→ Written task
Revise the listing below by changing every "series" to "dataset" and keeping everything else the same, and leave out the pictures.

→ Given records
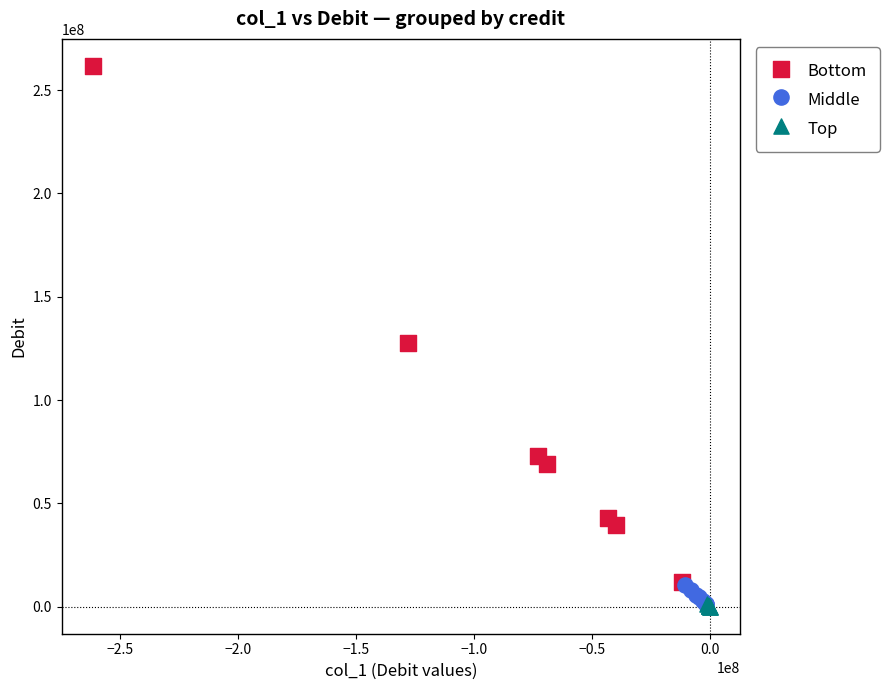

Which series has the largest Y range (max minus min)?

Bottom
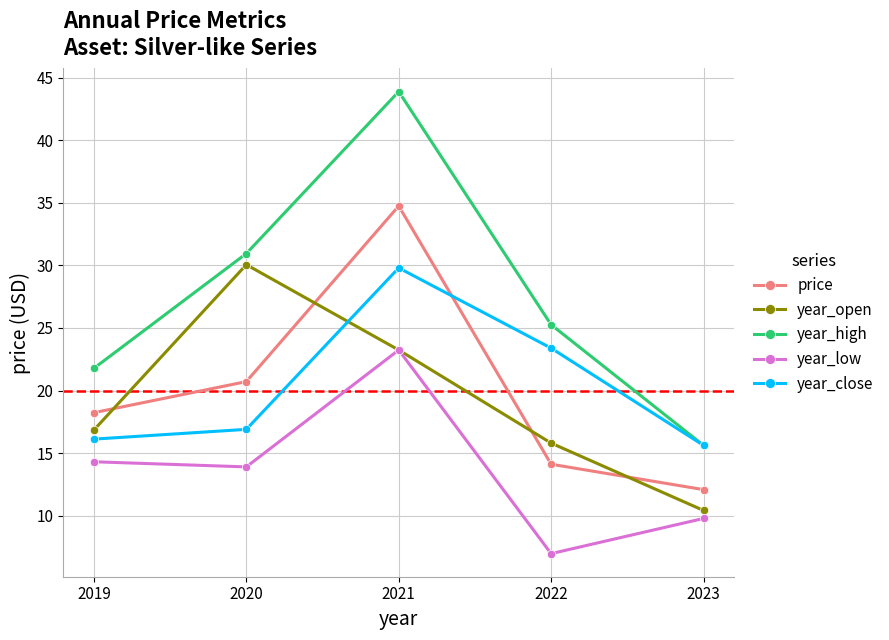

Which series has the widest spread of values?

year_high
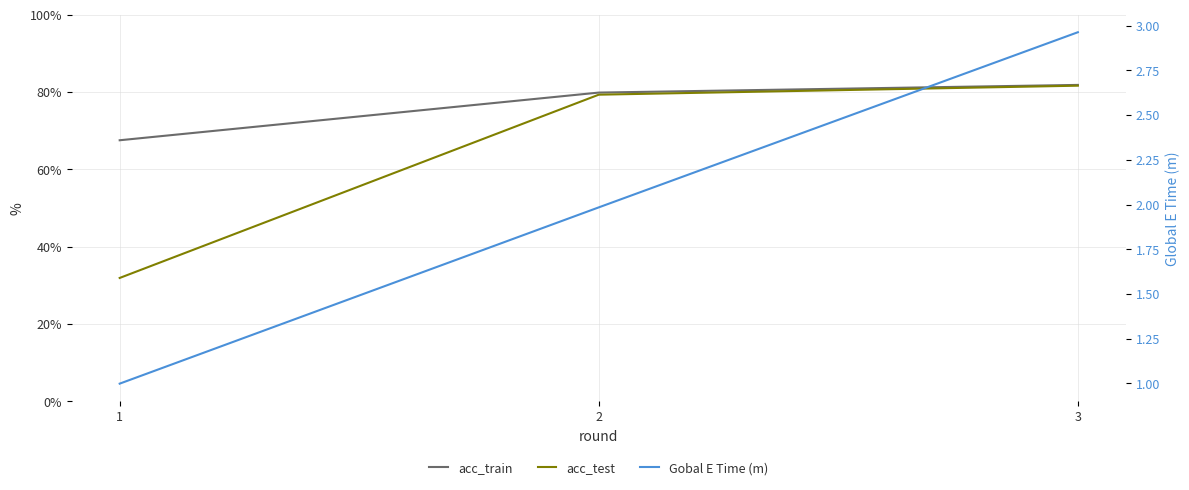

What is the value of the Gobal E Time (m) point at the 2nd from the left?

2.0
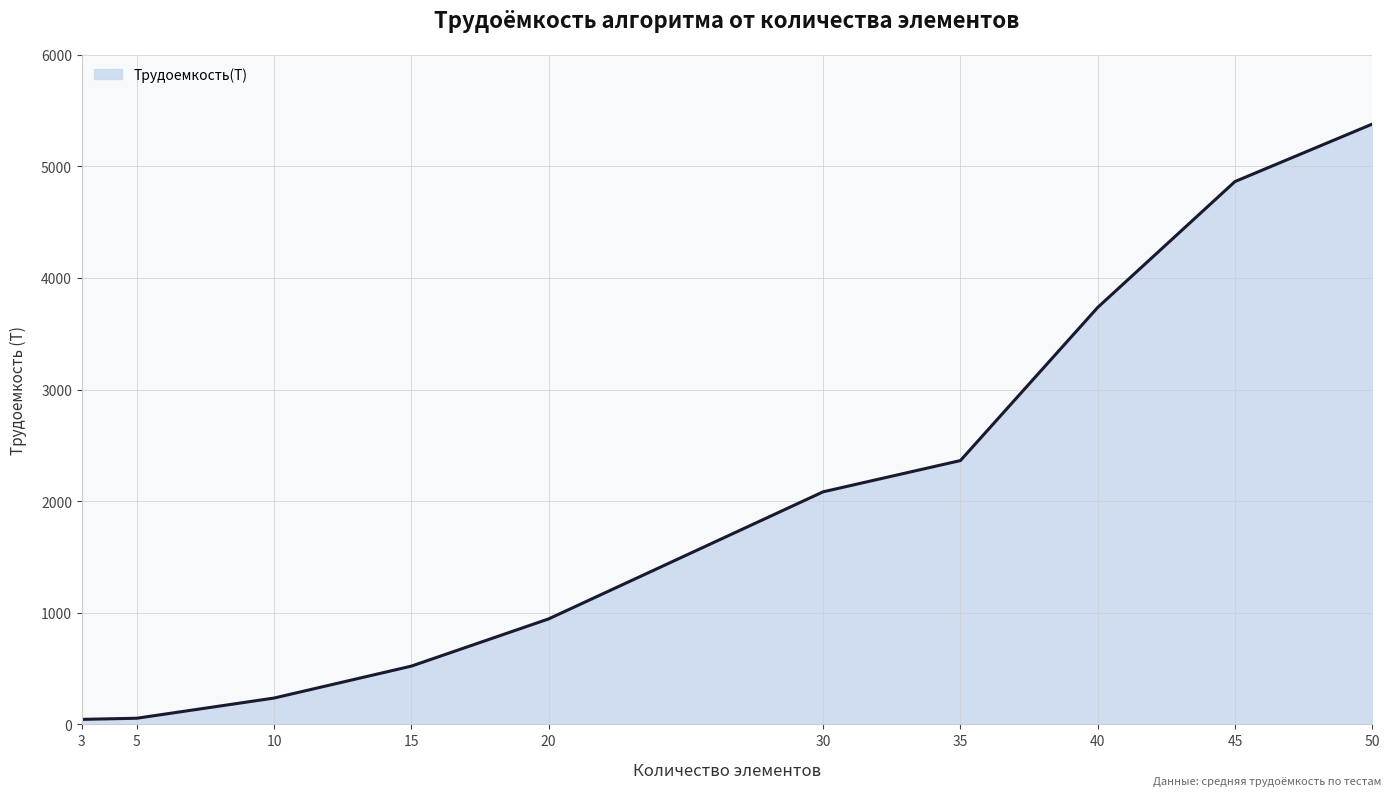

How many lines are shown in the chart?

1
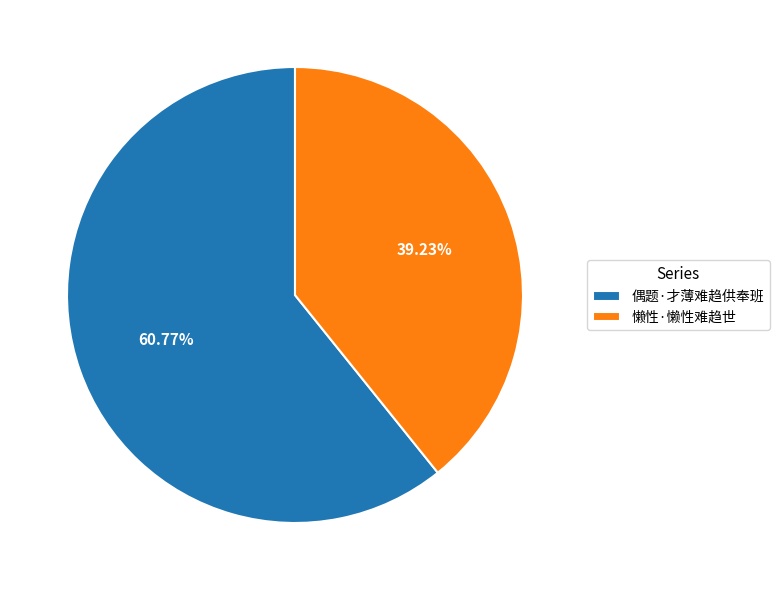

To the nearest percent, what percentage of the pie is 偶题·才薄难趋供奉班?

61%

→ Response to the exercise
Which dataset has the largest Y range (max minus min)?

Bottom

Which dataset has the widest spread of values?

year_high

What is the value of the Gobal E Time (m) point at the 2nd from the left?

2.0

How many lines are shown in the chart?

1

To the nearest percent, what percentage of the pie is 偶题·才薄难趋供奉班?

61%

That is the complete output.